Instrucciones:
- A) ¿Por qué llama el texto de estudio "hipócrita" a Montesquieu y "falacia" a su teoría? Responde en una a tres oraciones.
- B) Contesta estas preguntas sobre el texto de estudio:
(i) ¿Cuáles son los tres poderes de la teoría de Montesquieu?
(ii) ¿A quiénes atribuye el texto el planteamiento a fondo del "qui custodiat custodes"?
(iii) ¿Qué nombre recibe el órgano que, según el texto, domina a los jueces en todo el mundo?
- C) Reproduce literalmente un fragmento del texto de estudio: empieza en las palabras "Me voy a ahorrar" y detente después de "no precisa demostración.".

Texto de estudio:

 Y no es verdad, el comunismo no es sino la simple emanación de la consciencia humana: ¿por qué, si todos somos hijos de varón, no sólo hemos de ser desiguales sino lo que es mucho peor la mayor parte de todos nosotros no tenemos otro destino que servir, como esclavos, a un número reducidísimo de canallas?
 De ahí al “proletario de todos los países, uníos” no había siquiera ni un paso y desde aquí al “es preciso que todo cambie para que todo siga igual” había mucho menos distancia aún.
 De modo que aquel designio primigenio divino nos ha llevado adonde ahora estamos:
 1º) todos los ocupantes de la Tierra se consideran con el mismo derecho a disfrutar de los bienes de la misma y
 2º) hay que luchar a muerte y con todas las armas para que ese deseo, esa intención, ese conocimiento no se cumpla nunca.
 Y aquí es donde interviene ése que se ha dado en llamar “poder judicial” y que el gran hipócrita de Montesquieu incluyó en su famosa falacia del equilibrio de los 3 poderes, ejecutivo, legislativo y judicial.
 Y he llamado hipócrita a su autor y falacia a su teoría porque es absolutamente imposible que un pensador de su categoría no supiera que era falso todo lo que propalaba en su famosísima “L’esprit des lois”, ya que hay más de tres poderes y éstos no sólo no tienden a un equilibro sino que luchan ferozmente por imponerse unos a otros porque este afán de dominio omnipotente se halla en la entraña de cualquier poder.
 Me voy a ahorrar el razonamiento conducente a demostrar que el poder judicial no sólo no es independiente sino que no puede serlo.
 “Independencia” significa absoluta capacidad de actuación y es evidente que el poder judicial no sólo no la tiene sino que no puede haberla y por tanto esto no precisa demostración.
 Y esto cualquier persona que se haya preocupado un poco del tema ya lo sabe puesto que se lo plantearon a fondo Sócrates y Platón en su famoso diálogo sobre el “qui custodiat custodes”, ¿quién vigila a los vigilantes?.
 Los jueces no pueden ser, y no son, independientes porque si lo fueran no habría ningún otro poder sobre la faz de la Tierra, “ergo” no lo son, lo que sucede es que la máxima del jodido escriba Lampedusa ha terminado por imperar en casi todo el universo y a los jueces los domina en todo el mundo algo que ha dado en llamarse Consejo General del Poder Judicial o algo más o menos así y que, como ya anunciaron esos dos indocumentados mentales que antes he mencionado, no es sino una ficción que el auténtico poder se ha inventado para jugar con los jueces a su entero arbitrio.

Material presentado:
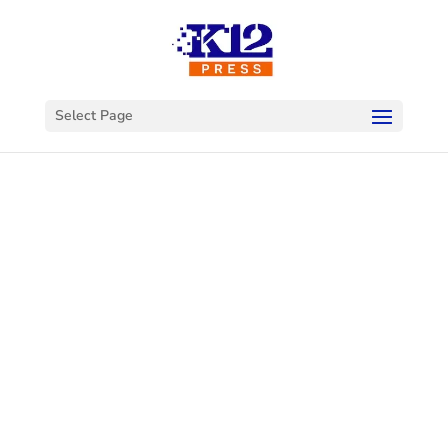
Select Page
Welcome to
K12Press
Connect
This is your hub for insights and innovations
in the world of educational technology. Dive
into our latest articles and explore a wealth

--

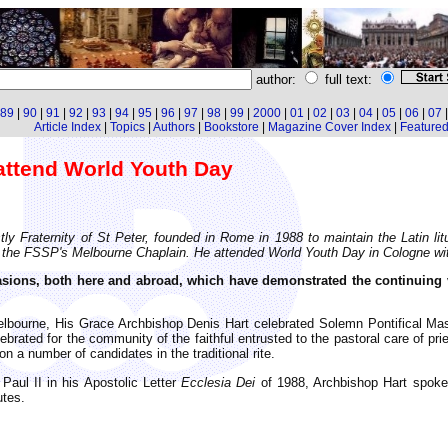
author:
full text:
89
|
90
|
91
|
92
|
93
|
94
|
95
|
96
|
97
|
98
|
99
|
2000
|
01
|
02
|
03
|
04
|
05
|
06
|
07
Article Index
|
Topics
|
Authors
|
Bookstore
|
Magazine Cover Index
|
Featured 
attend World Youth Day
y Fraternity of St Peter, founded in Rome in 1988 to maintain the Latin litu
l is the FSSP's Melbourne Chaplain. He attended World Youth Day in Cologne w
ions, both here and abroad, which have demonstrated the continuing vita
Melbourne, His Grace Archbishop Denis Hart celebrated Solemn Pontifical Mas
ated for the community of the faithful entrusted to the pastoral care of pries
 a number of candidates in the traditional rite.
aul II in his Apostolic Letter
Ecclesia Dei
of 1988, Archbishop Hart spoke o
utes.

Respuestas del ejercicio:
- A) Porque le parece imposible que un pensador de su categoría no supiera que era falso lo que propalaba en "L'esprit des lois". Según el texto, hay más de tres poderes, y estos no tienden al equilibrio, sino que luchan ferozmente por imponerse unos a otros, ya que el afán de dominio omnipotente está en la entraña de cualquier poder.

- B)
(i) El ejecutivo, el legislativo y el judicial.
(ii) A Sócrates y Platón.
(iii) Consejo General del Poder Judicial.

- C)
Me voy a ahorrar el razonamiento conducente a demostrar que el poder judicial no sólo no es independiente sino que no puede serlo.
 “Independencia” significa absoluta capacidad de actuación y es evidente que el poder judicial no sólo no la tiene sino que no puede haberla y por tanto esto no precisa demostración.